FG Schleswig-Holstein - 26.11.2003 - AZ: 2 K 354/01

Rechtsgrundlagen:

§ 2 Abs. 3 EStG i.d.F. des StEntlG 1999/2000/2002

§ 10d EStG i.d.F. des StEntlG 1999/2000/2002

§ 52 Abs. 1 EStG i.d.F. des StEntlG 1999/2000/2002

Fundstelle:

BFH/NV 2011, 1483-1484

Gründe

1

I.

Der Kläger und Revisionskläger (Kläger) erzielte im Streitjahr 1998 positive Einkünfte in Höhe von insgesamt 396.686 DM sowie negative Einkünfte aus Vermietung und Verpachtung in Höhe von 244.185 DM. Im ursprünglichen Einkommensteuerbescheid für das Streitjahr vom 19. Juni 2000 berechnete der Beklagte und Revisionsbeklagte (das Finanzamt --FA--) die Einkommensteuer aus einem Gesamtbetrag der Einkünfte in Höhe von 152.501 DM. Der Kläger legte gegen diesen Einkommensteuerbescheid aus Gründen, die vorliegend nicht im Streit sind, Einspruch ein.

2

Während des Einspruchsverfahrens änderte das FA unter dem 31. Mai 2001 den angefochtenen Einkommensteuerbescheid für das Streitjahr nach § 10d des Einkommensteuergesetzes (EStG) i.d.F. des Steuerentlastungsgesetzes 1999/2000/2002 (StEntlG 1999/2000/2002) und trug von einem für den Veranlagungszeitraum 1999 ermittelten, nach § 2 Abs. 3 EStG i.d.F. des StEntlG 1999/2000/2002 in Höhe von 35.410 DM anteilig jedoch nicht zu berücksichtigenden Verlust aus Vermietung und Verpachtung einen Teilbetrag von 4.158 DM zurück.

3

Der Kläger vertrat im Einspruchsverfahren erfolglos die Auffassung, der verbliebene Verlust aus 1999 sei im Streitjahr voll zu berücksichtigen.
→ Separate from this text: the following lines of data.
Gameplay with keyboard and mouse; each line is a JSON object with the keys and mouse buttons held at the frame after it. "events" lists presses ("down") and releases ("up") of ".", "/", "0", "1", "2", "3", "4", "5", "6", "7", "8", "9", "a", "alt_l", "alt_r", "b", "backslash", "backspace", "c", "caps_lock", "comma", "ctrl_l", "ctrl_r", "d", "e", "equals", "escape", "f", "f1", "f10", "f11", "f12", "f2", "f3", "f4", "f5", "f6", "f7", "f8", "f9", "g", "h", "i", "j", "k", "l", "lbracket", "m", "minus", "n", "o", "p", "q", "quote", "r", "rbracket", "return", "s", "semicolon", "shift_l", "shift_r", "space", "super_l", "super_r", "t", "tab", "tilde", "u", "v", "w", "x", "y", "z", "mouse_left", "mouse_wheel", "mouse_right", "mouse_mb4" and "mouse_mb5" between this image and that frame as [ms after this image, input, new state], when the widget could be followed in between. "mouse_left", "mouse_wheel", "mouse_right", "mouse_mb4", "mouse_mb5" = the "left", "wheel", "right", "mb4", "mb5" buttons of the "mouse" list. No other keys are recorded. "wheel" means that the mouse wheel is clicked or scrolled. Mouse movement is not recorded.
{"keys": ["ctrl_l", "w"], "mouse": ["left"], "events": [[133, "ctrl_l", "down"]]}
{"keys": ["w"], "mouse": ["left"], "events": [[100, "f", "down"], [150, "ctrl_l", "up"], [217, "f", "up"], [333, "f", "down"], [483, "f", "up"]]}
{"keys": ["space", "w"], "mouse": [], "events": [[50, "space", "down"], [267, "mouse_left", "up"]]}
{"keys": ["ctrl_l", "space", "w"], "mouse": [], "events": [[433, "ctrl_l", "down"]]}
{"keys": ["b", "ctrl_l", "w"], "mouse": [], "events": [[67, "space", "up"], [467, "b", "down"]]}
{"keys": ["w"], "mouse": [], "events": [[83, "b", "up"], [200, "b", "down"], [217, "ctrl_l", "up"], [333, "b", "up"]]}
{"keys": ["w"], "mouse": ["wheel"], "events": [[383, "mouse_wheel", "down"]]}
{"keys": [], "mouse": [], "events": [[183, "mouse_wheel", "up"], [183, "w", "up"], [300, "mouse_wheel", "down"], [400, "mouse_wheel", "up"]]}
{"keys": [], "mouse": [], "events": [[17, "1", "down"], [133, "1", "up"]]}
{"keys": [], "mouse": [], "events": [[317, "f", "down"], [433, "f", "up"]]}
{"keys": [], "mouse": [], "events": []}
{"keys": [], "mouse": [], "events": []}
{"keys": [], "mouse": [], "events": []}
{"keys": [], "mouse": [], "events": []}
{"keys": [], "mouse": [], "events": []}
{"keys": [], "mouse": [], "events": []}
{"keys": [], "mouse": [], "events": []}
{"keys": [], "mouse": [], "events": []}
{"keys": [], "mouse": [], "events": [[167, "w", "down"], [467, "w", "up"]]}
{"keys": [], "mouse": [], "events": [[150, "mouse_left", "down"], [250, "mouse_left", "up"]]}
Die Begrenzung des Verlustabzugs nach § 10d i.V.m. § 2 Abs. 3 EStG i.d.F. des StEntlG 1999/2000/2002 gelte nicht für das Streitjahr.

4

Die Klage blieb ohne Erfolg. Das Finanzgericht (FG) vertrat die Auffassung, der Verlustrücktrag sei gemäß § 52 Abs. 1 Satz 1 EStG i.d.F. des StEntlG 1999/2000/2002 nach § 10d EStG i.d.F. des StEntlG 1999/2000/2002 vorzunehmen, da es sich um Verluste aus dem Jahre 1999 handele, die im Veranlagungszeitraum 1999 ermittelt würden. Die Ermittlung der Höhe dieser Verluste habe nach dem Wortlaut des § 10d EStG i.d.F. des StEntlG 1999/2000/2002 nach "§ 2 Abs. 3" zu erfolgen. Damit könne nur die neue Fassung des Gesetzes (§ 2 Abs. 3 EStG i.d.F. des StEntlG 1999/2000/2002) gemeint sein.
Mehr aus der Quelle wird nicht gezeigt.